What are immigration appeals?
Generally, immigration appeals are filed to review and hopefully alter the immigration court’s initial decision on a certain case. There are different types of immigration appeals depending on what is the appeal for and where is it being filed.
Administrative Appeals Office (AAO)
Not all immigration related appeals can be filed to the Administrative Appeals Office. The AAO is responsible for appeals of denied immigrant petitions and applications. The AAO handles appeals concerning:
· Applications for Temporary Protected Status;
· Adjustment of status applications;
· Petitions for aliens to come to the United States temporarily to perform labor, services or receive training;
· Orphan, religious worker, juvenile, and special immigrant petitions.
To submit an appeal to the AAO, you are required to fill out and file a Form I-290B Notice of Appeal with the AAO or USCIS within 30 days of the date that the decision was given. You should submit a document stating the reasons why your petition or application should be reconsidered.
Board of Immigration Appeals (BIA)
BIA is under the Department of Justice, and it is the body that reviews the decisions of immigration courts and the U.S Citizenship and Immigration Services (USCIS).
The Board of Immigration Appeals has a nationwide jurisdiction to handle appeals from decisions rendered by Immigration Judges. The BIA handles appeals from across the country concerning:
· Deportation Cases
· Denied I-130 immigrant petitions by USCIS
· Bond adjudication by immigration judges.
· Attorney discipline.
BIA primarily focuses on written briefs to review the appeals and come up with a decision. They carefully evaluate the paperwork submitted, the original petition, motions, and the original court decision. They only conduct courtroom hearings on very seldom occasions.
Fill out and submit the Form EOIR-26, Notice of Appeal from a Decision of an Immigration Judge within 30 days after the decision was rendered. Prepare a strong and realistic written appeal that lays out the reason for your appeal and the laws backing them up.
Note that you should receive a notice from BIA after two weeks. If you did not receive any notice, make sure to follow up with BIA to find out what happened.
Filing fee for immigration appeals is $110. Your notice of appeal should be accompanied by the proof of payment.
· Money order or a valid check of the exact amount of the filing fee.

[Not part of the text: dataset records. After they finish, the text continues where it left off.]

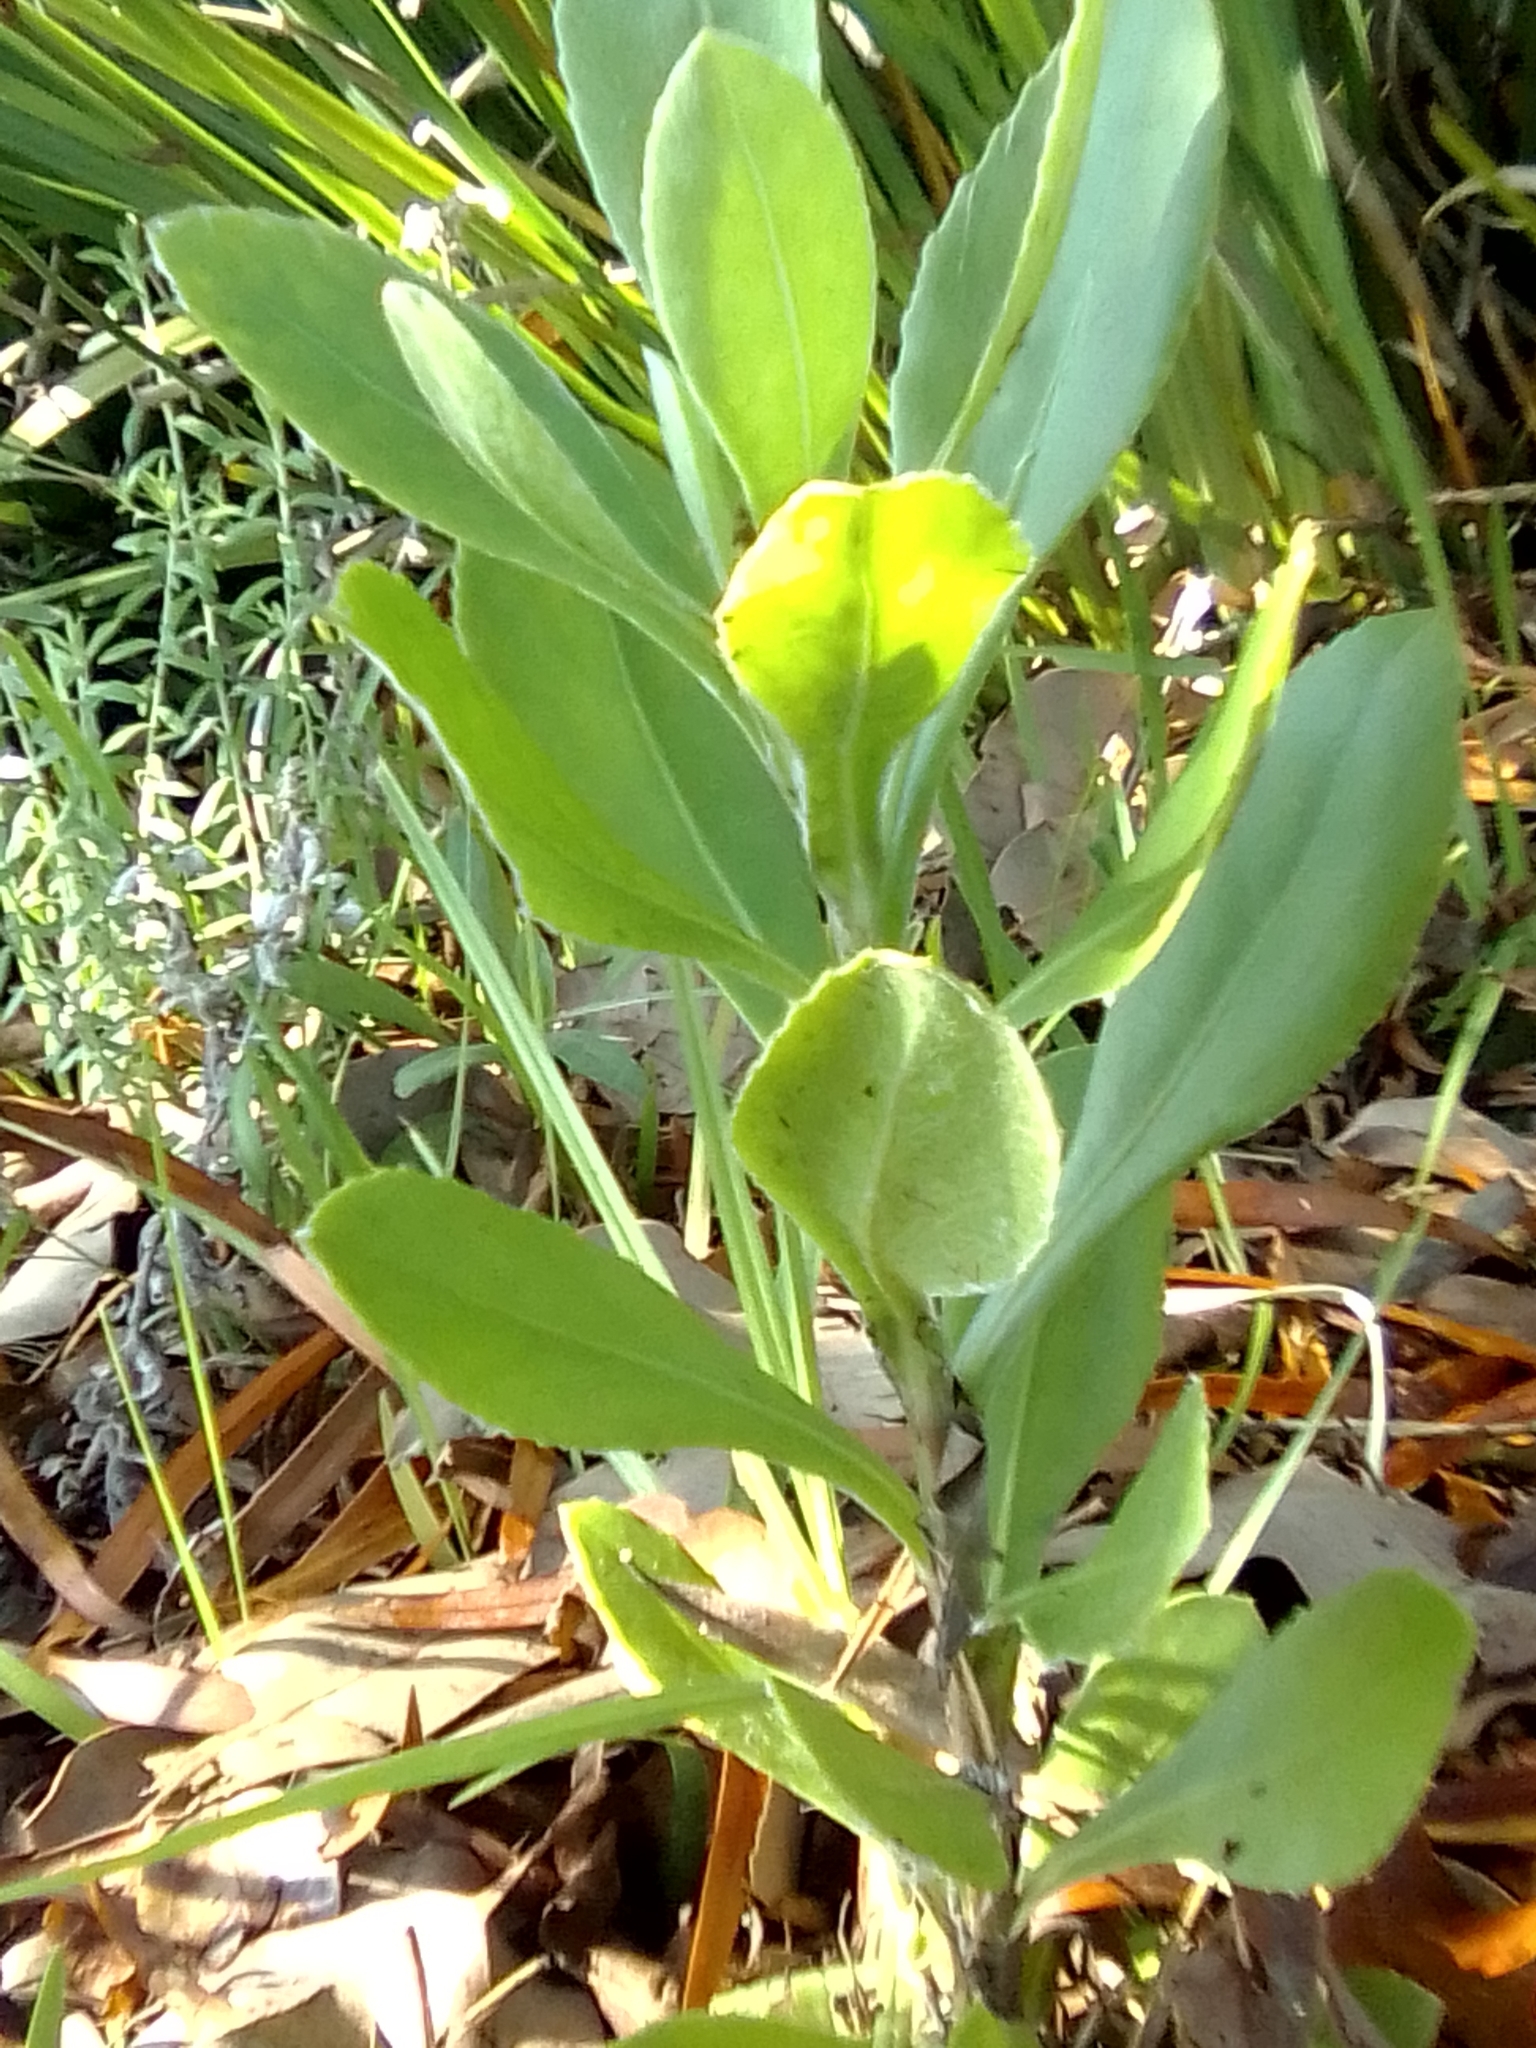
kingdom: Plantae
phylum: Tracheophyta
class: Magnoliopsida
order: Asterales
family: Asteraceae
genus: Osteospermum
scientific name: Osteospermum moniliferum
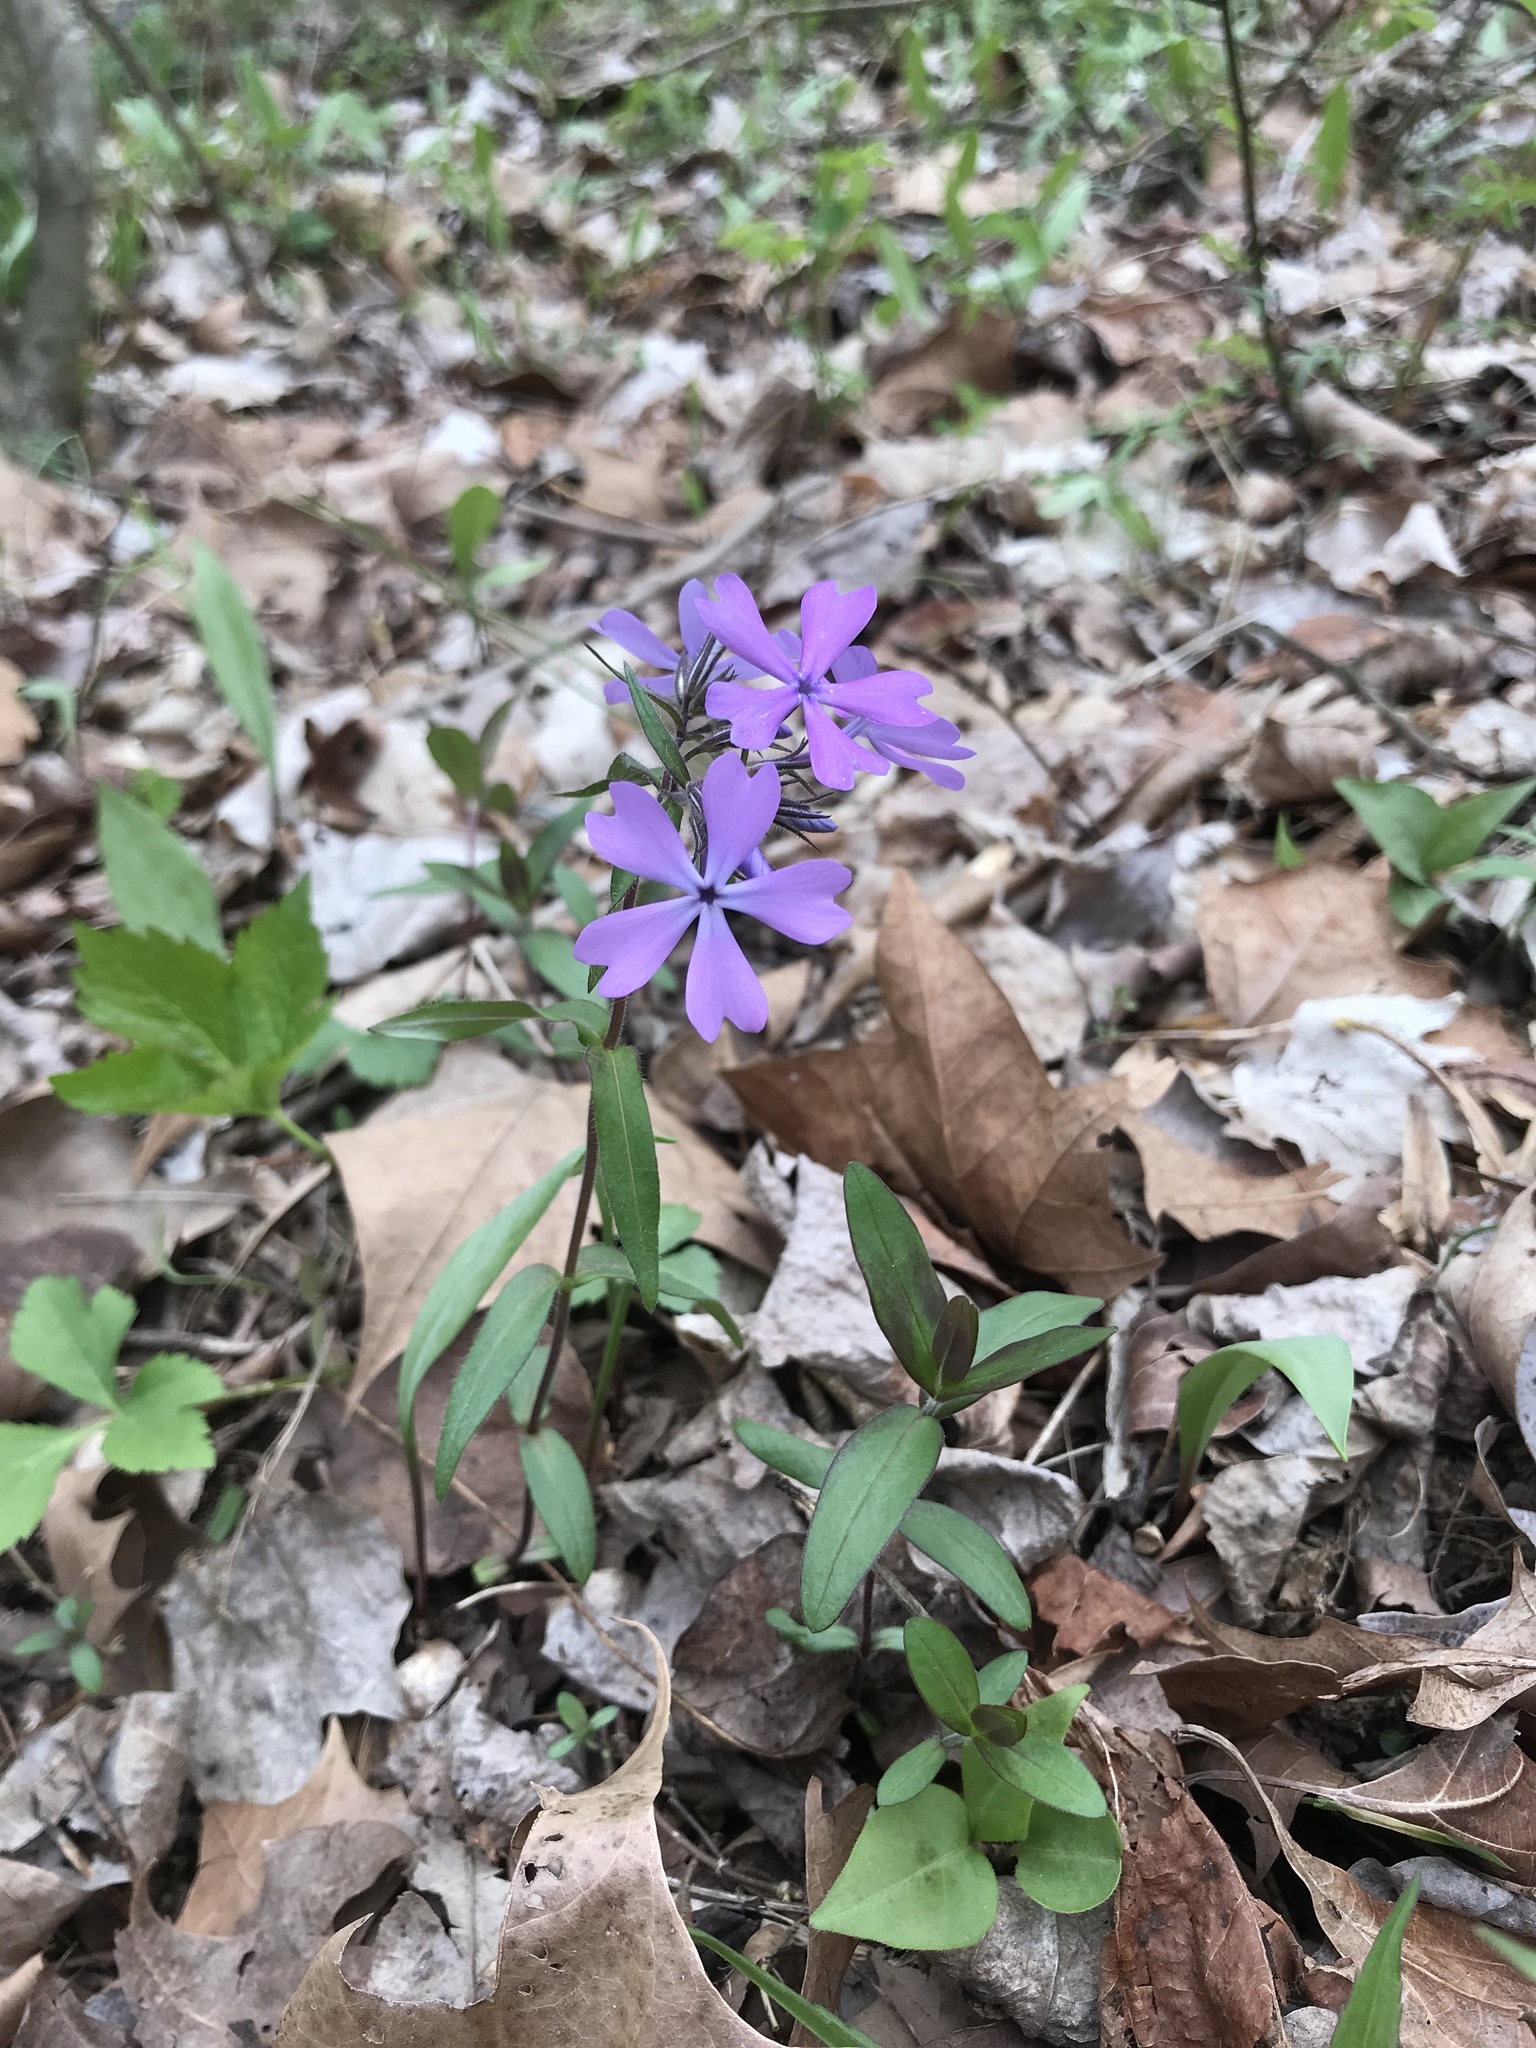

· Waiver fee (if applicable)
Criminal Aliens Appeal
If an immigrant is convicted of a criminal case, they may be facing removal proceedings and deportation too. In some cases, the immigrant can hire legal attorneys to represent him or her in a case to remove or amend their criminal charges.
Federal Circuit Court of Appeals
Federal Circuit Court of Appeals are usually the cases arising from the decisions of the BIA. The federal court can only take the cases presenting constitutionality claims and questions of law including the following cases below.
· Questionable delays by the USCIS in deciding an application or petition;
· Denied application for naturalization by the USCIS;
· Unlawful detention of someone in immigration custody; or
· A removal order denied on legal or constitutional grounds.
Executive Office for Immigration Review (EOIR)
The Executive Office for Immigration Review (EOIR) manages the United States’ immigration court system. The Department of Homeland Security (DHS) will file a case against a foreign born individual, an alien, for violating immigration laws. The EOIR then reviews the charges and renders a decision whether the individual is removable from the country or not.
The Removal Process
DHS files a charge against the alien in one of EOIR immigration courts and a Notice to Appear will be served. The NTA will include the following information:
· the removal proceedings and processes,
· the alleged immigration law violation
· the alien’s right to seek for a legal help and representation at his own expense
· the consequences of not attending the scheduled hearings.
The EOIR operates with 350 immigration judges conducting removal hearings and other administrative court proceedings and approximately 60 immigration courts across the country.